Items stored from a collection
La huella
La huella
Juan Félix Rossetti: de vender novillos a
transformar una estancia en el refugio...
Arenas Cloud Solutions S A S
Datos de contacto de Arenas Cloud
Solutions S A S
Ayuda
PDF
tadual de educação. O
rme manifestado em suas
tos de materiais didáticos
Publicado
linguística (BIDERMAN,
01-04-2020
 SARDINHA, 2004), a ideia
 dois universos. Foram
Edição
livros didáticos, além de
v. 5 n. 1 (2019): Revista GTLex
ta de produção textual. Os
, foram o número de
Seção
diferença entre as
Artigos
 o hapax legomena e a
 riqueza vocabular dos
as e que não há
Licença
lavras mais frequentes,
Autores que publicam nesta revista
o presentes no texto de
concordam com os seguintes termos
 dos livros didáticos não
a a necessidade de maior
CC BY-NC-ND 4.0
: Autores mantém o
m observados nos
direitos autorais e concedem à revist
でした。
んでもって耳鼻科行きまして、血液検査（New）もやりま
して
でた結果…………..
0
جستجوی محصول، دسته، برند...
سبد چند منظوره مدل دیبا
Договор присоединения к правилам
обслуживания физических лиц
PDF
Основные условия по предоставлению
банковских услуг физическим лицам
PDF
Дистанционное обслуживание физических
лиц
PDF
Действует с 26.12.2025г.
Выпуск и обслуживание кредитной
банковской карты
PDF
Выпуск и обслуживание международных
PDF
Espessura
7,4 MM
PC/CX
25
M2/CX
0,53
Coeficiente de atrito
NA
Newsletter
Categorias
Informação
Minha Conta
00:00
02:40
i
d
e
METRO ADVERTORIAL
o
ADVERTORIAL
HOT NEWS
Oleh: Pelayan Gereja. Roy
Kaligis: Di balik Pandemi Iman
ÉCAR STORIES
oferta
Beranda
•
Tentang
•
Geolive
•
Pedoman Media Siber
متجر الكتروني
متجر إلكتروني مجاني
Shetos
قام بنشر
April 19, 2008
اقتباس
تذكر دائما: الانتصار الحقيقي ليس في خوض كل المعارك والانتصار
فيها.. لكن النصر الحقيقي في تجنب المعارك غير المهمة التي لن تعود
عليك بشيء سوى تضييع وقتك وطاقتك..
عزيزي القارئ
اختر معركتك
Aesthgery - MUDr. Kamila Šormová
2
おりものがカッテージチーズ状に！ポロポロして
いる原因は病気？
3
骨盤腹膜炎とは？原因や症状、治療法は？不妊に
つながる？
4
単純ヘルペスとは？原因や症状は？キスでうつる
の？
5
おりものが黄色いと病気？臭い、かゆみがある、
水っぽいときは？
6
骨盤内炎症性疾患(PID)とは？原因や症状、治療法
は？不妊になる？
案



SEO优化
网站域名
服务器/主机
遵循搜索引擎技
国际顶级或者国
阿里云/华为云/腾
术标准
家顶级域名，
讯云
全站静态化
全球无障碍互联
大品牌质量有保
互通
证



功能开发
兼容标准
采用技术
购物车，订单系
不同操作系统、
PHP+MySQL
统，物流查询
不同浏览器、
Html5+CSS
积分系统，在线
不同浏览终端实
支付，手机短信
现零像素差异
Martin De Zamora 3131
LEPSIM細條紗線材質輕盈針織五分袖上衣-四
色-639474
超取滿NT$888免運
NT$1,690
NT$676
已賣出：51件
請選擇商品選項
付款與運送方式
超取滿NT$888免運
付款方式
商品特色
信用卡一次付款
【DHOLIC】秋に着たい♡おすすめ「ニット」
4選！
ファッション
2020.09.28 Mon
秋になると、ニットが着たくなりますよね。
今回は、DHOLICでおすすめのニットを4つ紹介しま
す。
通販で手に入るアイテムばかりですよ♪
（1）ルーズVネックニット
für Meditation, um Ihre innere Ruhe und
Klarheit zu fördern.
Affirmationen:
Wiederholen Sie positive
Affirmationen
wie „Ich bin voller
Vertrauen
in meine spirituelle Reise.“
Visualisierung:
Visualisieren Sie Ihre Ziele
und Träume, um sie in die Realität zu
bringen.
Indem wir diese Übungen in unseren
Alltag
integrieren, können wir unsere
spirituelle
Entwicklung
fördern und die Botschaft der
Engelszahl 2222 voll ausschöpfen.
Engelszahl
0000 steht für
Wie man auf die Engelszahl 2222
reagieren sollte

*WHAT THE TASK ASKS*. Reproduce the text of every record above line for line, keeping each character, space, and line break unchanged.

*WRITTEN ANSWER*.
La huella
La huella
Juan Félix Rossetti: de vender novillos a
transformar una estancia en el refugio...
Arenas Cloud Solutions S A S
Datos de contacto de Arenas Cloud
Solutions S A S
Ayuda
PDF
tadual de educação. O
rme manifestado em suas
tos de materiais didáticos
Publicado
linguística (BIDERMAN,
01-04-2020
 SARDINHA, 2004), a ideia
 dois universos. Foram
Edição
livros didáticos, além de
v. 5 n. 1 (2019): Revista GTLex
ta de produção textual. Os
, foram o número de
Seção
diferença entre as
Artigos
 o hapax legomena e a
 riqueza vocabular dos
as e que não há
Licença
lavras mais frequentes,
Autores que publicam nesta revista
o presentes no texto de
concordam com os seguintes termos
 dos livros didáticos não
a a necessidade de maior
CC BY-NC-ND 4.0
: Autores mantém o
m observados nos
direitos autorais e concedem à revist
でした。
んでもって耳鼻科行きまして、血液検査（New）もやりま
して
でた結果…………..
0
جستجوی محصول، دسته، برند...
سبد چند منظوره مدل دیبا
Договор присоединения к правилам
обслуживания физических лиц
PDF
Основные условия по предоставлению
банковских услуг физическим лицам
PDF
Дистанционное обслуживание физических
лиц
PDF
Действует с 26.12.2025г.
Выпуск и обслуживание кредитной
банковской карты
PDF
Выпуск и обслуживание международных
PDF
Espessura
7,4 MM
PC/CX
25
M2/CX
0,53
Coeficiente de atrito
NA
Newsletter
Categorias
Informação
Minha Conta
00:00
02:40
i
d
e
METRO ADVERTORIAL
o
ADVERTORIAL
HOT NEWS
Oleh: Pelayan Gereja. Roy
Kaligis: Di balik Pandemi Iman
ÉCAR STORIES
oferta
Beranda
•
Tentang
•
Geolive
•
Pedoman Media Siber
متجر الكتروني
متجر إلكتروني مجاني
Shetos
قام بنشر
April 19, 2008
اقتباس
تذكر دائما: الانتصار الحقيقي ليس في خوض كل المعارك والانتصار
فيها.. لكن النصر الحقيقي في تجنب المعارك غير المهمة التي لن تعود
عليك بشيء سوى تضييع وقتك وطاقتك..
عزيزي القارئ
اختر معركتك
Aesthgery - MUDr. Kamila Šormová
2
おりものがカッテージチーズ状に！ポロポロして
いる原因は病気？
3
骨盤腹膜炎とは？原因や症状、治療法は？不妊に
つながる？
4
単純ヘルペスとは？原因や症状は？キスでうつる
の？
5
おりものが黄色いと病気？臭い、かゆみがある、
水っぽいときは？
6
骨盤内炎症性疾患(PID)とは？原因や症状、治療法
は？不妊になる？
案



SEO优化
网站域名
服务器/主机
遵循搜索引擎技
国际顶级或者国
阿里云/华为云/腾
术标准
家顶级域名，
讯云
全站静态化
全球无障碍互联
大品牌质量有保
互通
证



功能开发
兼容标准
采用技术
购物车，订单系
不同操作系统、
PHP+MySQL
统，物流查询
不同浏览器、
Html5+CSS
积分系统，在线
不同浏览终端实
支付，手机短信
现零像素差异
Martin De Zamora 3131
LEPSIM細條紗線材質輕盈針織五分袖上衣-四
色-639474
超取滿NT$888免運
NT$1,690
NT$676
已賣出：51件
請選擇商品選項
付款與運送方式
超取滿NT$888免運
付款方式
商品特色
信用卡一次付款
【DHOLIC】秋に着たい♡おすすめ「ニット」
4選！
ファッション
2020.09.28 Mon
秋になると、ニットが着たくなりますよね。
今回は、DHOLICでおすすめのニットを4つ紹介しま
す。
通販で手に入るアイテムばかりですよ♪
（1）ルーズVネックニット
für Meditation, um Ihre innere Ruhe und
Klarheit zu fördern.
Affirmationen:
Wiederholen Sie positive
Affirmationen
wie „Ich bin voller
Vertrauen
in meine spirituelle Reise.“
Visualisierung:
Visualisieren Sie Ihre Ziele
und Träume, um sie in die Realität zu
bringen.
Indem wir diese Übungen in unseren
Alltag
integrieren, können wir unsere
spirituelle
Entwicklung
fördern und die Botschaft der
Engelszahl 2222 voll ausschöpfen.
Engelszahl
0000 steht für
Wie man auf die Engelszahl 2222
reagieren sollte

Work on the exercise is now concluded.